◆ **THE TASK**: Reproduce the text of every entry below line for line. Leave the pictures out of your answer.

◆ **DATASET EXTRACT**:

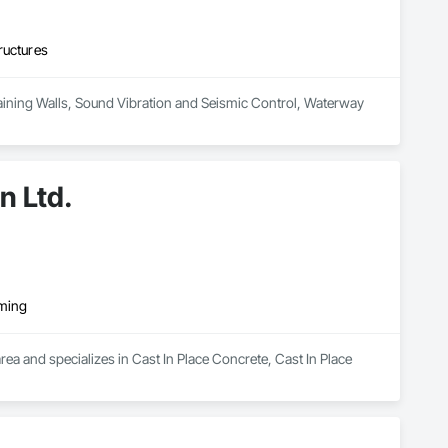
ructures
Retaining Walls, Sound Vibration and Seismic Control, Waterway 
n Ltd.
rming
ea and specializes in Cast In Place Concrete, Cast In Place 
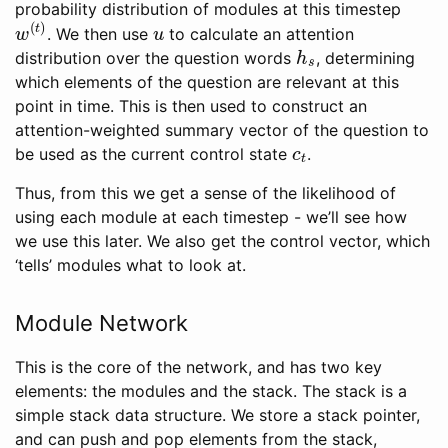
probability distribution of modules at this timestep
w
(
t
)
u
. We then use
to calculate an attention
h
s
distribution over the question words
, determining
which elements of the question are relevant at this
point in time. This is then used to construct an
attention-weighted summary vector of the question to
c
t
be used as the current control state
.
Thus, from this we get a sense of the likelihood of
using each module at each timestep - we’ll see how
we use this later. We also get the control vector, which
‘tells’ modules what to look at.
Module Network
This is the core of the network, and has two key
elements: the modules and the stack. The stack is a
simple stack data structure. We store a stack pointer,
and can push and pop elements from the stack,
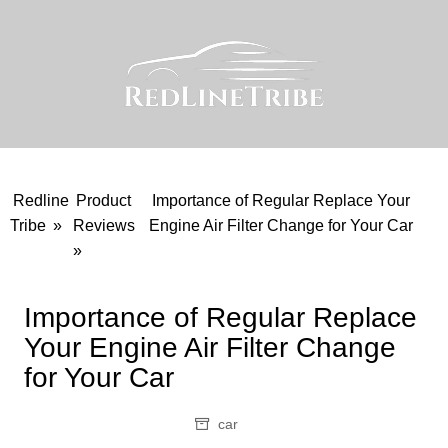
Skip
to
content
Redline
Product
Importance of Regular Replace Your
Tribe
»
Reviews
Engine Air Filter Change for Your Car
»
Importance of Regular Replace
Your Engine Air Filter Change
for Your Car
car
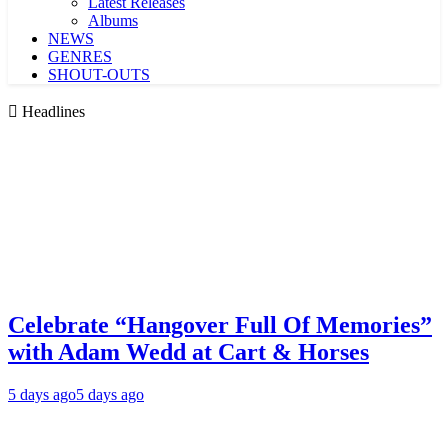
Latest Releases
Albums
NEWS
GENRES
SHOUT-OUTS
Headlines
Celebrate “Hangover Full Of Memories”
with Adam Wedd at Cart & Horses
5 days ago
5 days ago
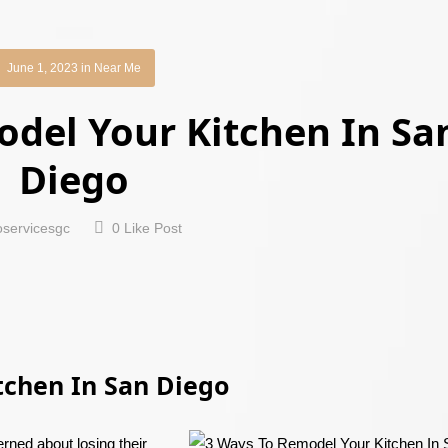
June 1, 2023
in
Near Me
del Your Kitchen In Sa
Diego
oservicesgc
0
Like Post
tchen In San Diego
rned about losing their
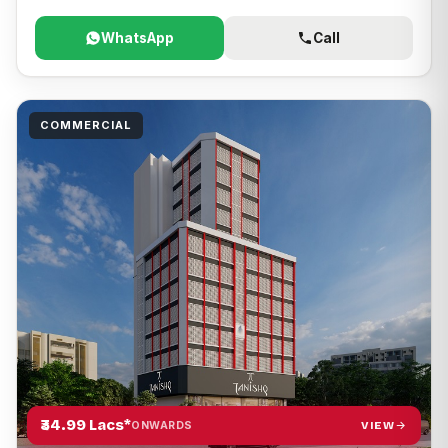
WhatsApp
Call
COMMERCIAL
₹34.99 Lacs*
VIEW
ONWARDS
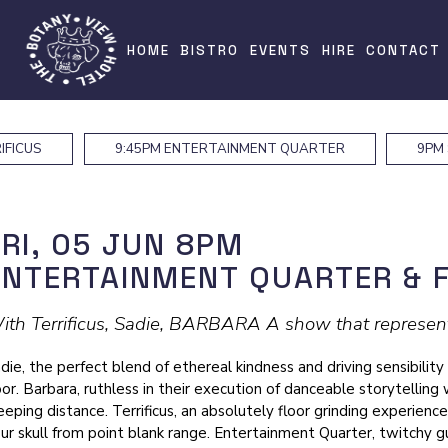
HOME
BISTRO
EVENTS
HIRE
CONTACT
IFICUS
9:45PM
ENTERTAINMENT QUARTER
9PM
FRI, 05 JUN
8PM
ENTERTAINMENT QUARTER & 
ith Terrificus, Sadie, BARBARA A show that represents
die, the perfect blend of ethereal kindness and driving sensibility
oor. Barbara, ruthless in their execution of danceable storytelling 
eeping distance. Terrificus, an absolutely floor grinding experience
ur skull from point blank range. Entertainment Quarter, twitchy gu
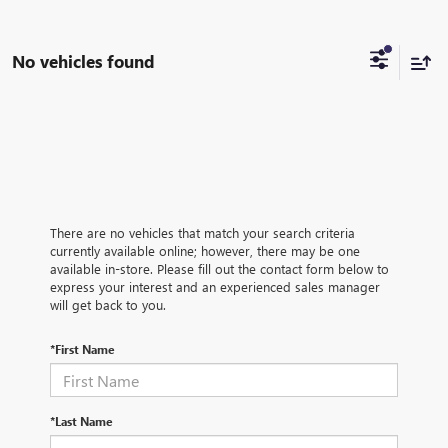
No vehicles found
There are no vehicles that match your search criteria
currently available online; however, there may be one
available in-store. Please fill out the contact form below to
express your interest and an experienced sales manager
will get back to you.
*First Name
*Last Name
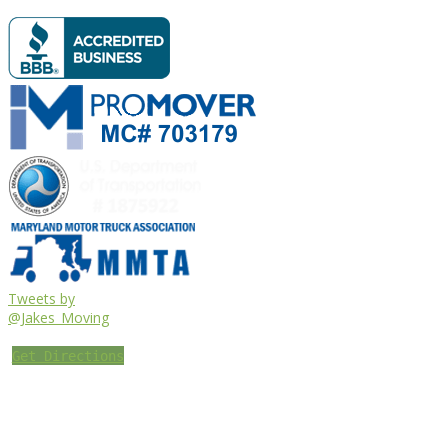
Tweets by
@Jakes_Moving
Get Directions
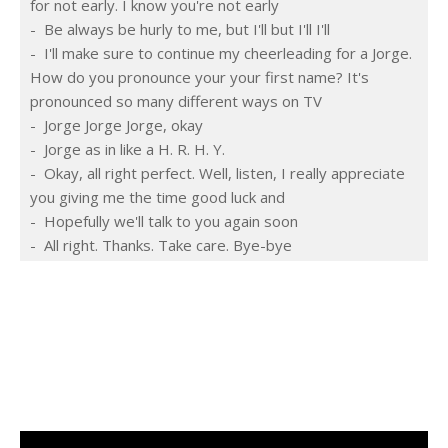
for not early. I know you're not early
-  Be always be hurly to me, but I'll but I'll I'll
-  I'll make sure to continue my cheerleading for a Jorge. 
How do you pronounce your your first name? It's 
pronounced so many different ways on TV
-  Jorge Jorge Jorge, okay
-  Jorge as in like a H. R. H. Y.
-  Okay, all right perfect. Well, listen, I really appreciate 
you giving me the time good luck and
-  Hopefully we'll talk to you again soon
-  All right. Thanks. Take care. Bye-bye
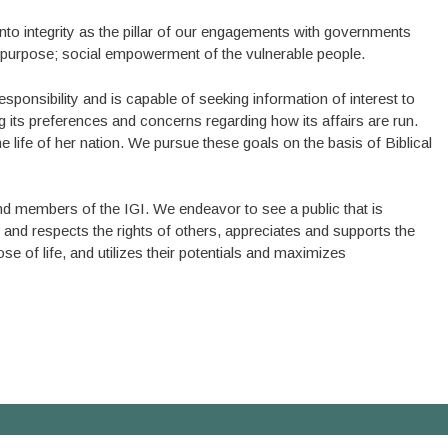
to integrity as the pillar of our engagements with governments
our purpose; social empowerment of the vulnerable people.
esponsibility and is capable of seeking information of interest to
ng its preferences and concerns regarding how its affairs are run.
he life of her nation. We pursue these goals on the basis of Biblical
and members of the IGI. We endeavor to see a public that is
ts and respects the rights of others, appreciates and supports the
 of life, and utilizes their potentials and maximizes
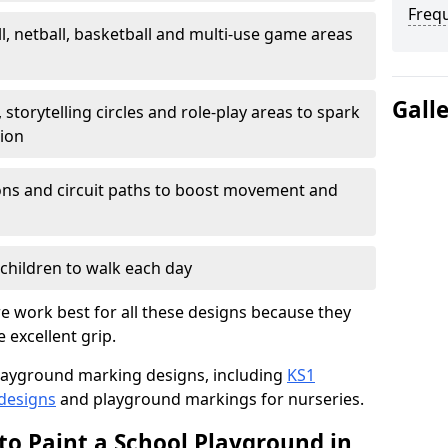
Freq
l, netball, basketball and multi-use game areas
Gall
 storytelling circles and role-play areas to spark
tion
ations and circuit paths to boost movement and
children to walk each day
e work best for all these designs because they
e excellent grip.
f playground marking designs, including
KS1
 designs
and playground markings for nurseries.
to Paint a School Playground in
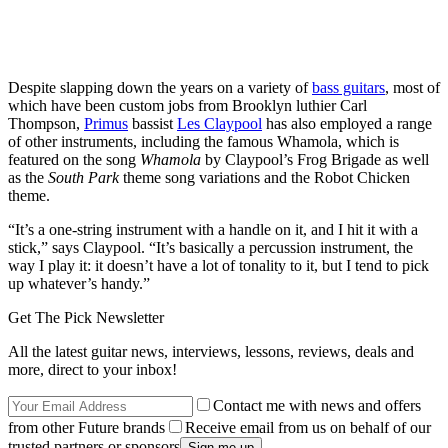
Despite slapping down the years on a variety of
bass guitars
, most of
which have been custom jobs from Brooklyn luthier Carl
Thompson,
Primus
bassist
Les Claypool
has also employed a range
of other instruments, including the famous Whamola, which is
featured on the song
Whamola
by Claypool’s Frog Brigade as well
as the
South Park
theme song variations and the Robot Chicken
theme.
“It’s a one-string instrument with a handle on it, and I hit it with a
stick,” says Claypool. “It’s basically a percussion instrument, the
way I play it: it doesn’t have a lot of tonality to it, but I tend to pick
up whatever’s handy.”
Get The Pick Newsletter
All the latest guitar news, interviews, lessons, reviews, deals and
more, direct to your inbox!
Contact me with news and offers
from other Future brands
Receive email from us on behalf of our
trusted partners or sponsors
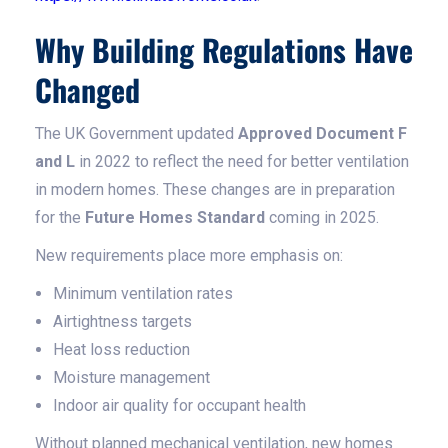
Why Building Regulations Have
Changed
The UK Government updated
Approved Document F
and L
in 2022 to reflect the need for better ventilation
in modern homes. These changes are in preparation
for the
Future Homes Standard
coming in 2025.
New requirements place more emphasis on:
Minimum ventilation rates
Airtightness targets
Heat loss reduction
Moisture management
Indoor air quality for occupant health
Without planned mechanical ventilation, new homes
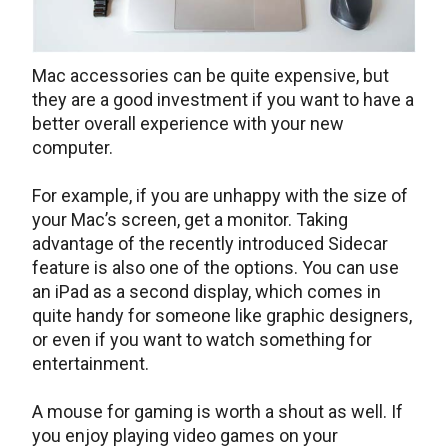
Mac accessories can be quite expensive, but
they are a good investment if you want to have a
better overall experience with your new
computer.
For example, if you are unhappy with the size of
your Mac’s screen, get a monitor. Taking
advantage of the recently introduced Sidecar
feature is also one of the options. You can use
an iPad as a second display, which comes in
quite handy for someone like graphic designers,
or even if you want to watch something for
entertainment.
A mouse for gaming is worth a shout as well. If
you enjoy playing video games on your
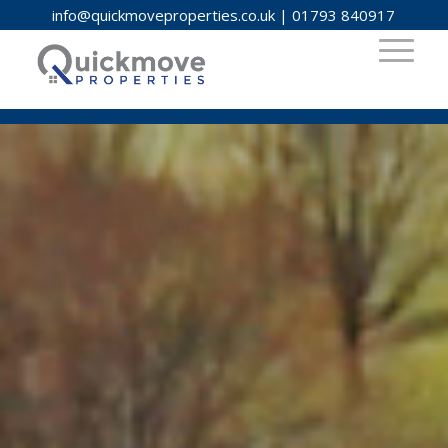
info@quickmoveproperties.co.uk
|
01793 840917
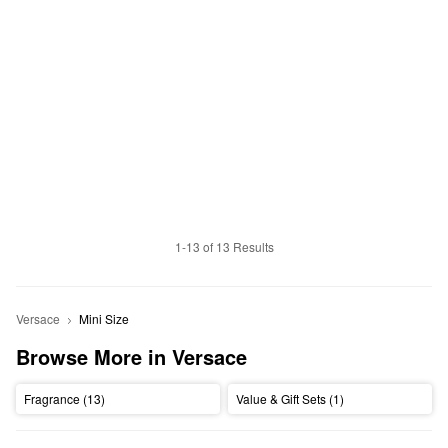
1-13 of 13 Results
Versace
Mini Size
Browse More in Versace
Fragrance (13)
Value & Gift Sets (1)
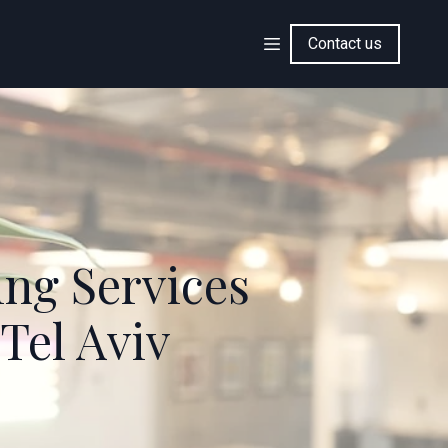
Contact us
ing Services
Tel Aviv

◆ **SOLUTION FOR THIS EXERCISE**:
ructures
Retaining Walls, Sound Vibration and Seismic Control, Waterway 
n Ltd.
rming
ea and specializes in Cast In Place Concrete, Cast In Place 
probability distribution of modules at this timestep
w
(
t
)
u
. We then use
to calculate an attention
h
s
distribution over the question words
, determining
which elements of the question are relevant at this
point in time. This is then used to construct an
attention-weighted summary vector of the question to
c
t
be used as the current control state
.
Thus, from this we get a sense of the likelihood of
using each module at each timestep - we’ll see how
we use this later. We also get the control vector, which
‘tells’ modules what to look at.
Module Network
This is the core of the network, and has two key
elements: the modules and the stack. The stack is a
simple stack data structure. We store a stack pointer,
and can push and pop elements from the stack,
Skip
to
content
Redline
Product
Importance of Regular Replace Your
Tribe
»
Reviews
Engine Air Filter Change for Your Car
»
Importance of Regular Replace
Your Engine Air Filter Change
for Your Car
car
Latest Releases
Albums
NEWS
GENRES
SHOUT-OUTS
Headlines
Celebrate “Hangover Full Of Memories”
with Adam Wedd at Cart & Horses
5 days ago
5 days ago
June 1, 2023
in
Near Me
del Your Kitchen In Sa
Diego
oservicesgc
0
Like Post
tchen In San Diego
rned about losing their
WhatsApp
Call
COMMERCIAL
₹34.99 Lacs*
VIEW
ONWARDS
HOME
BISTRO
EVENTS
HIRE
CONTACT
IFICUS
9:45PM
ENTERTAINMENT QUARTER
9PM
FRI, 05 JUN
8PM
ENTERTAINMENT QUARTER & 
ith Terrificus, Sadie, BARBARA A show that represents
die, the perfect blend of ethereal kindness and driving sensibility
oor. Barbara, ruthless in their execution of danceable storytelling 
eeping distance. Terrificus, an absolutely floor grinding experience
ur skull from point blank range. Entertainment Quarter, twitchy gu
No vehicles found
There are no vehicles that match your search criteria
currently available online; however, there may be one
available in-store. Please fill out the contact form below to
express your interest and an experienced sales manager
will get back to you.
*First Name
*Last Name
Tweets by
@Jakes_Moving
Get Directions
for not early. I know you're not early
-  Be always be hurly to me, but I'll but I'll I'll
-  I'll make sure to continue my cheerleading for a Jorge. 
How do you pronounce your your first name? It's 
pronounced so many different ways on TV
-  Jorge Jorge Jorge, okay
-  Jorge as in like a H. R. H. Y.
-  Okay, all right perfect. Well, listen, I really appreciate 
you giving me the time good luck and
-  Hopefully we'll talk to you again soon
-  All right. Thanks. Take care. Bye-bye
to integrity as the pillar of our engagements with governments
our purpose; social empowerment of the vulnerable people.
esponsibility and is capable of seeking information of interest to
ng its preferences and concerns regarding how its affairs are run.
he life of her nation. We pursue these goals on the basis of Biblical
and members of the IGI. We endeavor to see a public that is
ts and respects the rights of others, appreciates and supports the
 of life, and utilizes their potentials and maximizes
Freq
l, netball, basketball and multi-use game areas
Gall
 storytelling circles and role-play areas to spark
tion
ations and circuit paths to boost movement and
children to walk each day
e work best for all these designs because they
e excellent grip.
f playground marking designs, including
KS1
 designs
and playground markings for nurseries.
to Paint a School Playground in
Despite slapping down the years on a variety of
bass guitars
, most of
which have been custom jobs from Brooklyn luthier Carl
Thompson,
Primus
bassist
Les Claypool
has also employed a range
of other instruments, including the famous Whamola, which is
featured on the song
Whamola
by Claypool’s Frog Brigade as well
as the
South Park
theme song variations and the Robot Chicken
theme.
“It’s a one-string instrument with a handle on it, and I hit it with a
stick,” says Claypool. “It’s basically a percussion instrument, the
way I play it: it doesn’t have a lot of tonality to it, but I tend to pick
up whatever’s handy.”
Get The Pick Newsletter
All the latest guitar news, interviews, lessons, reviews, deals and
more, direct to your inbox!
Contact me with news and offers
from other Future brands
Receive email from us on behalf of our
trusted partners or sponsors
Why Building Regulations Have
Changed
The UK Government updated
Approved Document F
and L
in 2022 to reflect the need for better ventilation
in modern homes. These changes are in preparation
for the
Future Homes Standard
coming in 2025.
New requirements place more emphasis on:
Minimum ventilation rates
Airtightness targets
Heat loss reduction
Moisture management
Indoor air quality for occupant health
Without planned mechanical ventilation, new homes
Mac accessories can be quite expensive, but
they are a good investment if you want to have a
better overall experience with your new
computer.
For example, if you are unhappy with the size of
your Mac’s screen, get a monitor. Taking
advantage of the recently introduced Sidecar
feature is also one of the options. You can use
an iPad as a second display, which comes in
quite handy for someone like graphic designers,
or even if you want to watch something for
entertainment.
A mouse for gaming is worth a shout as well. If
you enjoy playing video games on your
info@quickmoveproperties.co.uk
|
01793 840917
1-13 of 13 Results
Versace
Mini Size
Browse More in Versace
Fragrance (13)
Value & Gift Sets (1)
Contact us
ing Services
Tel Aviv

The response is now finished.